A good grip on the gun matters! Practical shooting and marksmanship have similarities and marksmanship is a very important skill that you should have as you build yourself towards practical shooting.
Marksmanship in the traditional sense requires the shooter to execute all the fundamentals of marksmanship and the focus is on accuracy. This traditional grouping of skills we call marksmanship includes, aiming (sight picture & sight alignment together), breath control, hold control, trigger control, & follow through (follow through is debatable).
Practical or defensive shooting does not quite look the same and it should not! We are trying to obtain a degree of accuracy that is “good enough.”
Aim and Aim Well but Do Not Over Aim
Defensive accuracy should allow for larger groups and in doing so find a balance between speed and accuracy. “You cannot miss fast enough to win a gunfight.” “And you can’t hit slow enough to win.”
Another aspect of defensive shooting is our aiming. We tend to over aim our guns. Slight sight deviation at 7 yards and closer results in negligible point of impact movement. It is our platform (think stance/grip) that is causing the miss, not our aiming.
If you do not think I am right about over aiming, find a training pistol equipped with a laser and perfectly aim the sights at 5 yards making note of the point of impact. Next, deviate your sights high, low, and then left and right so that your front sight post is completely out of the notch in each direction. Impact is negligible and still within an 8″ circle’s area.
If you are seeing misses at, say 7 yards and in, you are most likely moving the aligned sights prior to the ignition of the cartridge – translation – you are anticipating and causing a pre-ignition push of the gun to somewhere other than the aligned sights.
Get a Grip, a Good Grip
Your grip matters. How you hold the gun matters. Teach yourself how to grip the gun correctly each time you access the gun; be it from the holster or the nightstand etc. Refuse to accept recoil as you establish your stance and grip on the gun.
The backstrap should sit in the v-notch of your primary hand and set as deeply in the hand as possible. The top of your middle finger should be tight against the bottom of the trigger guard with your index finger high and outside of the trigger guard preferably along the slide and frame. Keep it out of the window unless your sights are aligned, and you have decided to fire. In the words of a friend of mine, “OT-OT, On target, on trigger, off target, off trigger.” Firmly wrap your middle finger, ring finger, and pinky around the pistol and put your thumb up like you are hitchhiking or Fonzie.
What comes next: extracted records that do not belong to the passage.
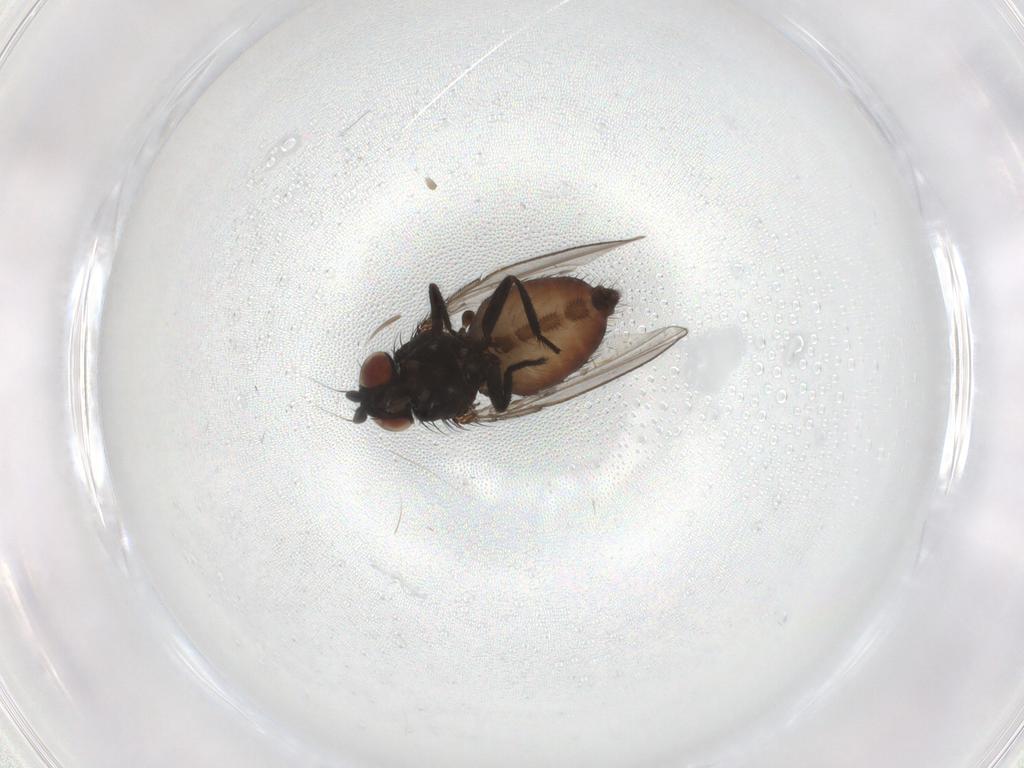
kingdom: Animalia
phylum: Arthropoda
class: Insecta
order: Diptera
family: Milichiidae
Your support hand should join your grip before extension of your arms. Come into the frame of the gun with your support hand like you are karate chopping it at the index finger knuckle. Roll the support hand into the grip by pointing your support hand thumb towards the target. Your original touch point serves as a door hinge and the heel of your hand serves as a door latch. Close the door and hold it latched. You want your hands around, behind, below, and above the gun to mitigate recoil.
Your Elbows Are a Hinge
The position of your elbows can make a big difference. The elbows are a hinge, and we want to combat the effects of recoil which comes towards us and up. By making a slight roll with your support hand elbow turning the hinge point towards the centerline of the body, you have removed the natural hinge point and increased your strength to combat any recoil, allowing you to compress the heels of your hand together firmly. You also should now have some isometric tension being applied to the gun. How you are gripping can make a difference. Imagine the gun is in a vice as you are gripping, you are not squeezing your fingers like you are choking someone out. With both hands on the gun in the proper position, apply pressure to the gun like you are turning two doorknobs into each other, clockwise twist with your left hand and counter-clockwise with your right hand.
Your Platform is Important
Now let us work on that stance. Align your hips to the target so that when you align your pistol to the target there is not any twisting tension in your back. When shooting multiple rounds quickly, you want your body to return the pistol’s aligned sights back to your eye as naturally and effortlessly as possible.
Put your support side foot ahead of your primary side foot so that if you had a straight line in front of you your support side foot heel would be about on the line and your primary side foot’s toe would be on the line. Put your feet at about shoulder width or slightly wider than shoulder width apart. Transfer the weight of your body to the balls of your feet (where the toes meet the foot.) As Jerry Miculek would say, “nose over toes.”
Now with that grip applied to the gun, your arms in a supported position, and your body properly aligned and standing, you have a good foundation!
Practice Gun Control
With this good foundation, go practice some gun control! Start with one round at a time, pressing the gun out and stopping just prior to full extension and firing with flash-sight-picture. Break down your grip and reestablish it each time to build in the process of establishing your grip. After some reps of one at a time, add a controlled pair. Break down your grip after each sequence, getting repetitions in building back that perfect grip and stance. Next do some double taps where you have one sight picture and two trigger presses. Continue the process of breaking down the grip and reestablishing it each time.
Start the process all over again only build the grip from the holster. Start slow and be purposeful. Make sure the grip and stance are right with each presentation. Do not do things faster than you can do them safely, do not outdrive your headlights!
High round counts do not always translate to success. Do the right things enough times with an unloaded gun and then introduce some shooting to it and you will be on a path to doing it with excellence.